Though I can't lie, maybe its because she reminds me of Mom a little, back before all the alcohol and disease took over. Back when she was a great person. Guess I miss that more than I thought.

The opening of the show played while I was trying to write something (a stupid novel that will probably be discarded). The Loud family did their stuff, and the title showed up, with Lily saying her trademark term. Then, the episode title card, as it always should, plastered itself on my screen. To those not in the know, the title cards always have the same schtick: rock or some related tune plays, the title is shown, and then the small boxes below said title fill out with the info of who made the episode and what-not.

This was not the case here, and that ain't right, because I've seen this damn episode nearly every day. The music started, but then stopped. All it said was "Roadie to Nowhere" and nothing more. No more text showed up. I have cable, so maybe I thought the box was screwing up. Wouldn't be the first time. I tried to giggle, until the music played again. The opening chords blared out... and then failed once more. No text showing, nothing. Start, stop, start, stop. I would've been amused if I wasn't all alone. I always fear wasting electricity, so my house gets very dark at all hours of the day, not to mention silent. I love having something on, at least, but seeing this started to make my spine crawl.

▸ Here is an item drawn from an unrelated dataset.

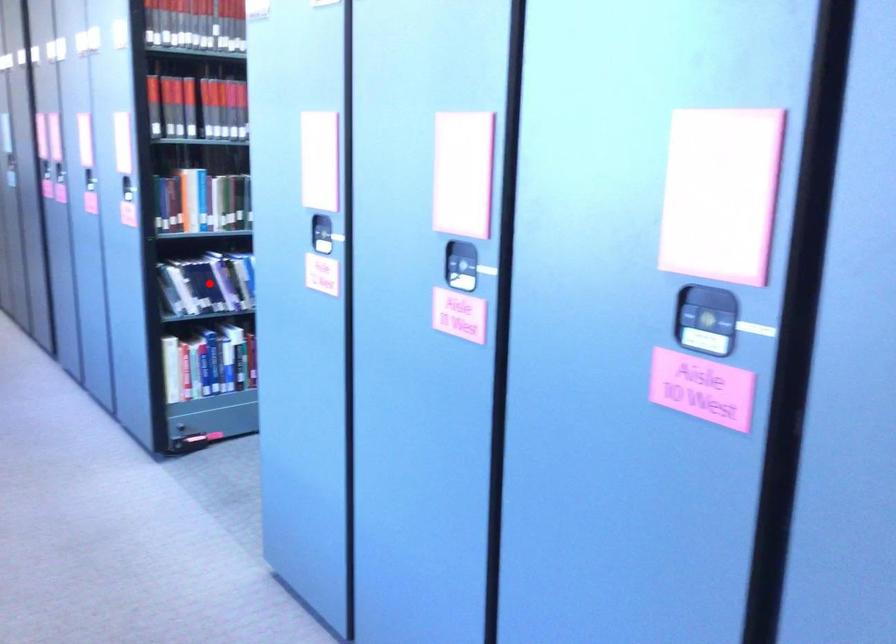
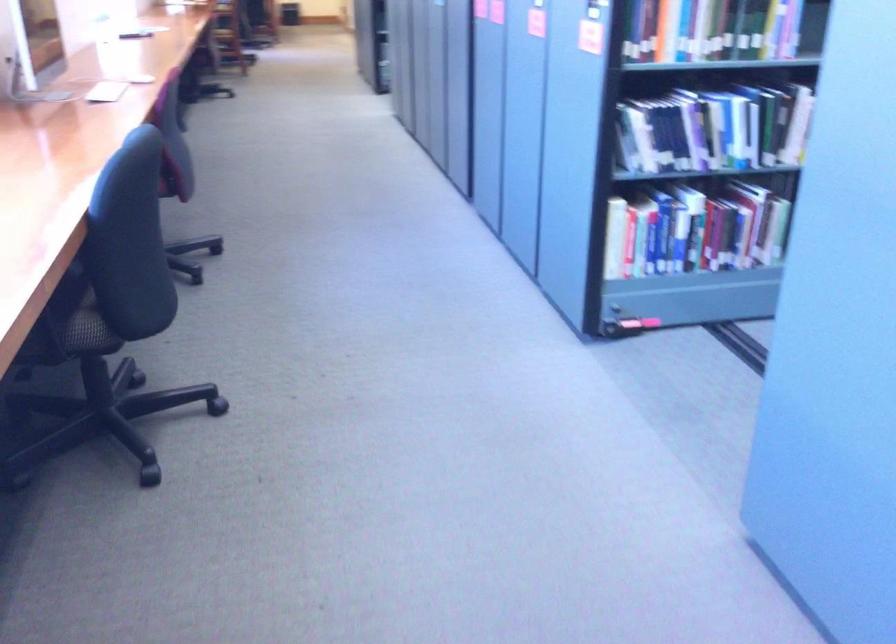
In the second image, find the point that corresponds to the highlighted location in the first image.

(673, 135)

After what felt like ten minutes of this, the screen went black. The tv was still one, since the light on its side shimmered, and the cable box seemed good. I found the remote, and tried to change the channel. The number appeared, and if it worked, it would've brought me to the stupid local news station. Well, naturally it didn't. It just said "ERROR - 495." Before anyone asks, I don't know what the number meant. I clicked the guide button. "ERROR - 495." I tried to lower the volume, or even increase it. "ERROR - 495." I couldn't tell if I was more angry, or more scared, but I can definitely say the nerves on my face were getting tense.

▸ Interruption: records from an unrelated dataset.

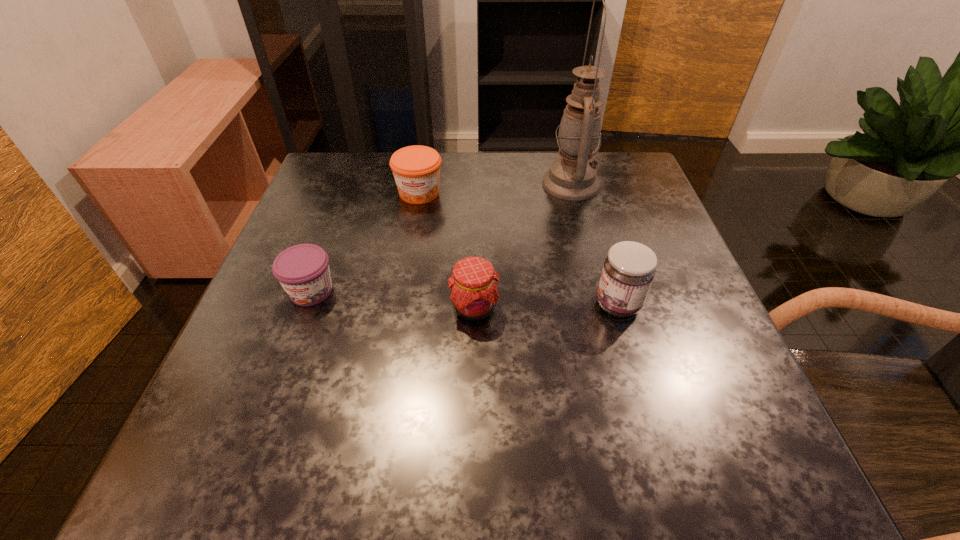
The height and width of the screenshot is (540, 960). Find the location of `object that is at the far right corner`. object that is at the far right corner is located at coordinates (572, 177).

The height and width of the screenshot is (540, 960). Find the location of `vacant space at the far edge of the desktop`. vacant space at the far edge of the desktop is located at coordinates (487, 180).

Locate an element on the screen. vacant position at the near edge of the desktop is located at coordinates (326, 472).

In order to click on vacant space at the left edge of the desktop in this screenshot , I will do `click(324, 215)`.

This screenshot has width=960, height=540. In the image, there is a desktop. What are the coordinates of `vacant space at the right edge` in the screenshot? It's located at (607, 246).

The height and width of the screenshot is (540, 960). I want to click on vacant point at the far left corner, so click(x=363, y=187).

Image resolution: width=960 pixels, height=540 pixels. I want to click on free space at the far right corner of the desktop, so click(x=635, y=161).

Where is `blank space at the near right corner of the desktop`? Image resolution: width=960 pixels, height=540 pixels. blank space at the near right corner of the desktop is located at coordinates (700, 469).

Locate an element on the screen. The width and height of the screenshot is (960, 540). vacant area that lies between the third object from right to left and the tallest jam is located at coordinates (546, 306).

The image size is (960, 540). I want to click on unoccupied position between the third object from left to right and the tallest jam, so click(546, 306).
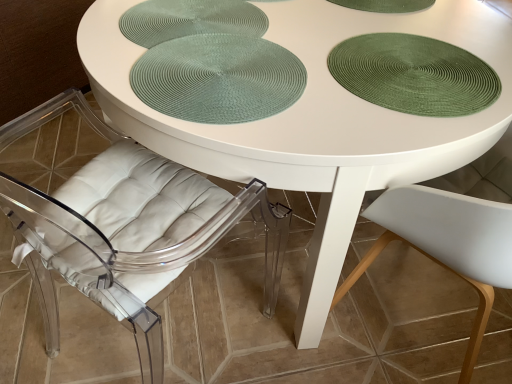
In order to click on free region on the left part of green textured placemat at upper right, positioned as the 2th glass plate in left-to-right order in this screenshot , I will do `click(264, 70)`.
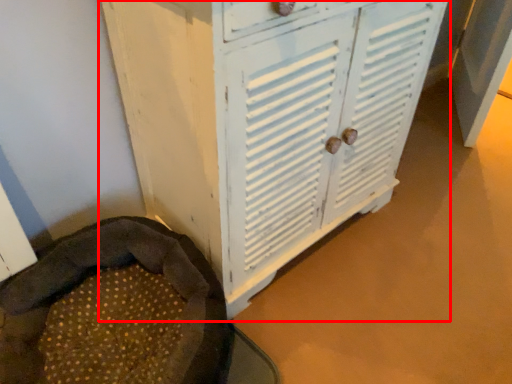
Question: Observing the image, what is the correct spatial positioning of cupboard (annotated by the red box) in reference to bean bag chair?

Choices:
 (A) right
 (B) left

Answer: (A)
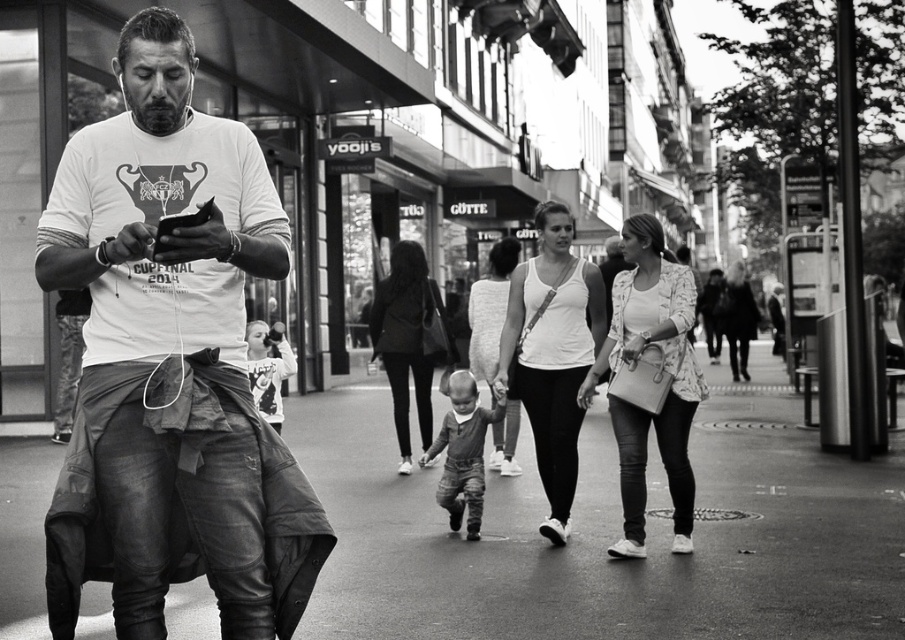
Question: Can you confirm if smooth asphalt at center is thinner than matte white tank top at center?

Choices:
 (A) yes
 (B) no

Answer: (B)

Question: Which object is farther from the camera taking this photo?

Choices:
 (A) matte white tank top at center
 (B) leather jacket at center
 (C) smooth asphalt at center

Answer: (A)

Question: Is matte white tank top at center positioned at the back of light brown textured pants at center?

Choices:
 (A) no
 (B) yes

Answer: (A)

Question: Which of the following is the farthest from the observer?

Choices:
 (A) matte white tank top at center
 (B) leather jacket at center
 (C) smooth asphalt at center

Answer: (A)

Question: Among these points, which one is farthest from the camera?

Choices:
 (A) (784, 444)
 (B) (103, 433)
 (C) (620, 422)

Answer: (A)

Question: Where is white t-shirt at center located in relation to matte white tank top at center in the image?

Choices:
 (A) right
 (B) left

Answer: (B)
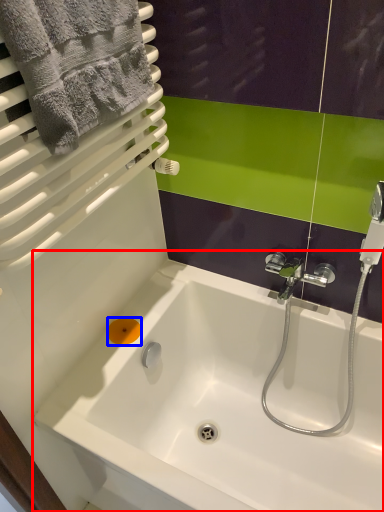
Question: Which point is further to the camera, bathtub (highlighted by a red box) or soap (highlighted by a blue box)?

Choices:
 (A) bathtub
 (B) soap

Answer: (B)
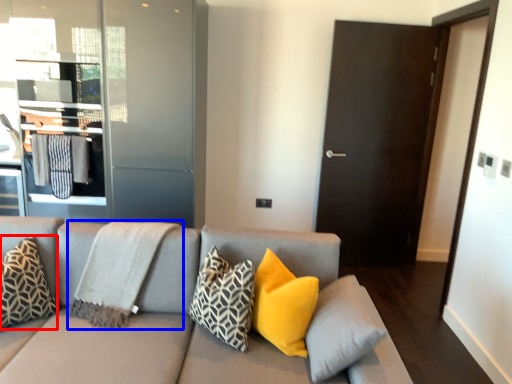
Question: Which object is further to the camera taking this photo, pillow (highlighted by a red box) or blanket (highlighted by a blue box)?

Choices:
 (A) pillow
 (B) blanket

Answer: (B)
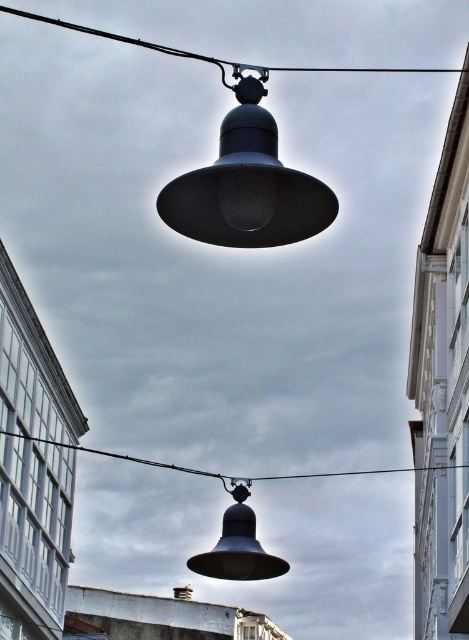
From the picture: Which is below, black wire at upper center or black wire at center?

black wire at center is lower down.

Which is above, black wire at upper center or black wire at center?

black wire at upper center is higher up.

Is point (236, 76) positioned in front of point (204, 474)?

That is True.

You are a GUI agent. You are given a task and a screenshot of the screen. Output one action in this format:
    pyautogui.click(x=<x>, y=<y>)
    Task: Click on the black wire at upper center
    
    Given the screenshot: What is the action you would take?
    pyautogui.click(x=207, y=54)

Is point (206, 561) more distant than point (322, 474)?

No, it is in front of (322, 474).

Is matte black bell at lower center wider than black wire at center?

No.

Is point (232, 480) closer to camera compared to point (209, 474)?

Yes, point (232, 480) is in front of point (209, 474).

The image size is (469, 640). In order to click on matte black bell at lower center in this screenshot , I will do `click(237, 545)`.

Is matte black lamp at upper center further to camera compared to black wire at center?

No, it is in front of black wire at center.

Between matte black lamp at upper center and black wire at center, which one appears on the right side from the viewer's perspective?

black wire at center is more to the right.

Which is in front, point (257, 141) or point (248, 484)?

Point (257, 141)

Where is `matte black lamp at upper center`? Image resolution: width=469 pixels, height=640 pixels. matte black lamp at upper center is located at coordinates (247, 182).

That was when it happened. The volume at last showed up, but it sure as hell wasn't what I set it too. it was at max. Usually I have my volume low, often too low, since I fear bothering my family. I tried lowering it, but to no avail. The screen briefly showed the title card again, before fading back to black. That was when the opening chords played, blasting my ear drums out. They once again stopped early, but unlike the other times, there was no pause between failures. It was rapid, and maybe it was my mind playing tricks on me, but I swore it was getting faster.

I did everything to lower the volume, fearing my neighbors would get angry, and at last I ran up to the TV, manually pressing the volume buttons. That actually worked; laziness doesn't pay, I suppose. But as I did this, I notice the music stopped abruptly. Maybe I was stupidly scared at this time, but like an idiot, I looked at the dark screen. I saw myself staring back in the pale reflection, but that wasn't the only thing. Aside from my room barely being visible, something actually was on. I'm struggling to get her out of my head, so writing this will hopefully help you.

She was far, and in fact, it was only her head. Luna Loud, my favorite character, was staring at me, almost only a few pixels tall. Her eyes were wide open, staring directly forward. You had to really squint to see her, but once I foolishly did, I stumbled back on my bed. That was when the music kicked back on, still too loud for its own good. I turned the TV off in a frenzy... and nothing changed. Luna was still staring, and the music kept going. I ran to my dad's room, which is where I currently reside.

It's still bright outside. I'm checking the internet for any news on this, but I got nothing. Dad and bro won't be home for some time. I'm scared. It's still playing so loud. I don't have his TV on. I'm in the corner away from any mirror or screen. Please, just please leave me alone.